Une telle demande sera donc déclarée irrecevable.
Sur la saisine du comité régional de reconnaissance des maladies professionnelles
L’OGEC [6] sollicite du tribunal à titre très subsidiaire un renvoi pour avis au CRRMP au motif que les éléments exposés sont de nature à faire naître un doute sérieux sur la réunion des conditions requises par le tableau de maladies professionnelles n° 57.
La CPAM du Vaucluse ne répond pas sur ce point.
Le tribunal constate qu’il est établi que l’ensemble des conditions du tableau de maladies professionnelles n° 57 A sont réunies en l’espèce.
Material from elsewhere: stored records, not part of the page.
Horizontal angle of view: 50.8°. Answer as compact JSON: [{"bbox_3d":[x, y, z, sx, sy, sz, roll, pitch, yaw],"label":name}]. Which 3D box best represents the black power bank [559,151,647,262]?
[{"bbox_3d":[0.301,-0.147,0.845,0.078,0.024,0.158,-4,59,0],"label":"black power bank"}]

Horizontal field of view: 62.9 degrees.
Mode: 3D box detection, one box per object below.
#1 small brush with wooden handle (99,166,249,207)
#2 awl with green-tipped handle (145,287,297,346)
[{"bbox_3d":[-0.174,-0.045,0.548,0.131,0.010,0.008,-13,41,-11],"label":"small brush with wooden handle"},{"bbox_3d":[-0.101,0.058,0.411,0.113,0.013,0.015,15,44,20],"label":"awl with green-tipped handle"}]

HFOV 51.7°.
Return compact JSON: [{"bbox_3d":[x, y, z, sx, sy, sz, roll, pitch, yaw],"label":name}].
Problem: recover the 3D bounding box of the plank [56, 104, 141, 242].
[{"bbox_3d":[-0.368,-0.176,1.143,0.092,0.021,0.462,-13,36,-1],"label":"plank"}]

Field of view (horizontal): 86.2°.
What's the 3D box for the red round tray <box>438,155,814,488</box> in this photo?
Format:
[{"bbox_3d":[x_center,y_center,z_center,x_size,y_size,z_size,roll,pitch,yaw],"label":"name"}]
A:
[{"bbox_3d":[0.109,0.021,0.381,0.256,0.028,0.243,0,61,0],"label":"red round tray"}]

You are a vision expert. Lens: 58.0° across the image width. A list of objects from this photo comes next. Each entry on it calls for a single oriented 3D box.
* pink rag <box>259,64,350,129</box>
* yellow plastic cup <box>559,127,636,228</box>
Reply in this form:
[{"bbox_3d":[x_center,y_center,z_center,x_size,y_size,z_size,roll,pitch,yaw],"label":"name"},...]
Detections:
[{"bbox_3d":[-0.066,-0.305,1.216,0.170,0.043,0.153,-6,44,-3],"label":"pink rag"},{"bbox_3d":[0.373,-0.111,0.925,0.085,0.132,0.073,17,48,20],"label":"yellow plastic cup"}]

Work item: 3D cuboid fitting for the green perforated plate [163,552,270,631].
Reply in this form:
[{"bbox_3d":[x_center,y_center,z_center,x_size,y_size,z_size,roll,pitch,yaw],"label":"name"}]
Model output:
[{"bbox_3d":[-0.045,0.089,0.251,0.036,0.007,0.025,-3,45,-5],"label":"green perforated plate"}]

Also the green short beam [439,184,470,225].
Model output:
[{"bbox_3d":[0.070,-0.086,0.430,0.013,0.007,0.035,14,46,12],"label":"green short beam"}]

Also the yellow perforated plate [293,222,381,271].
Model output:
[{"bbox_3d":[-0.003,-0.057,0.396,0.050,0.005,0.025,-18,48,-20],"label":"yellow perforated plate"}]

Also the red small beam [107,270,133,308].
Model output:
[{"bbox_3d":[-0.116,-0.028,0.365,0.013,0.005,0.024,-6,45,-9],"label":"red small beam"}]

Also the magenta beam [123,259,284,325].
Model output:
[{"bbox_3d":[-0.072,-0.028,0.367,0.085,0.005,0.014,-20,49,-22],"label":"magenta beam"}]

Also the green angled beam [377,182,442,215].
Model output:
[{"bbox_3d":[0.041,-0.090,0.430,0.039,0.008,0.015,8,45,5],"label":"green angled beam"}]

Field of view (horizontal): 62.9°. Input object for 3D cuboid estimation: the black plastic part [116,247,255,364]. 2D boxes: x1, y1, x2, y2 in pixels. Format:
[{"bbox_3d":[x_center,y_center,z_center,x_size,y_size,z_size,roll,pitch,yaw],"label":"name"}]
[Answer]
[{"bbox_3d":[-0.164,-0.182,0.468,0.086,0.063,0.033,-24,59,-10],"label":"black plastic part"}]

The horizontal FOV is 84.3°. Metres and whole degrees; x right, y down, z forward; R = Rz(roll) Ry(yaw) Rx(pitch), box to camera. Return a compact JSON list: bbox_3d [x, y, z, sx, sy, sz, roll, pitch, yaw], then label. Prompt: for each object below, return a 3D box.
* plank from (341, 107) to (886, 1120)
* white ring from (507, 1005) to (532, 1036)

Par conséquent, la demande de l’OGEC [6] tendant à la saisine d’un CRRMP pour avis sera nécessairement rejetée.
Sur les dépens
Conformément à l’article 696 du code de procédure civile, l’OGEC [6], partie succombante, sera condamnée aux dépens de l’instance.
PAR CES MOTIFS
Le pôle social du tribunal judiciaire d’Avignon, statuant après débats en audience publique, par jugement mis à la disposition des parties au greffe, contradictoire et en premier ressort :
Ordonne la jonction des instances RG 22/00111 et RG 22/00459 ;
Dit n’y avoir lieu à statuer sur la recevabilité du recours de l’OGEC (organisme de gestion de l’enseignement catholique de l’école) [6] ;
Déboute l’OGEC [6] de sa demande d’inopposabilité en tout ou partie de la décision de la CPAM du Vaucluse reconnaissant le caractère professionnel de la maladie du 11 mars 2021 de Madame [C] [O], ainsi que de toutes ses conséquences ;
Déboute l’OGEC [6] de sa demande relative au défaut d’imputabilité de la maladie déclarée le 11 mars 2021 par Madame [C] [O];
Déclare irrecevable la demande de l’OGEC [6] relative à la désimputation partielle du cout de la maladie déclarée le 11 mars 2021 par Madame [C] [O];
Déboute l’OGEC [6] de sa demande de saisine d’un comité régional de reconnaissance des amladies professionnelles ;
Condamne l’OGEC [6] aux entiers dépens de l’instance.
Ainsi jugé et prononcé par mise à disposition au greffe du pôle social du tribunal judiciaire d’Avignon le 04 décembre 2024.